Goal of the exercise — Everything in the listing should be restated word for word.

Dataset —
▶

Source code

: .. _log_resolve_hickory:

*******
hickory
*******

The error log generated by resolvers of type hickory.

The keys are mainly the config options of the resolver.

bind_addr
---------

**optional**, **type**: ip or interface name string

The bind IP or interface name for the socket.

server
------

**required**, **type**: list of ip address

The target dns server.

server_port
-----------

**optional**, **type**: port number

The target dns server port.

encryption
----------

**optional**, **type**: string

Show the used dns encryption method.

◀

Output of the exercise —
Source code

: .. _log_resolve_hickory:

*******
hickory
*******

The error log generated by resolvers of type hickory.

The keys are mainly the config options of the resolver.

bind_addr
---------

**optional**, **type**: ip or interface name string

The bind IP or interface name for the socket.

server
------

**required**, **type**: list of ip address

The target dns server.

server_port
-----------

**optional**, **type**: port number

The target dns server port.

encryption
----------

**optional**, **type**: string

Show the used dns encryption method.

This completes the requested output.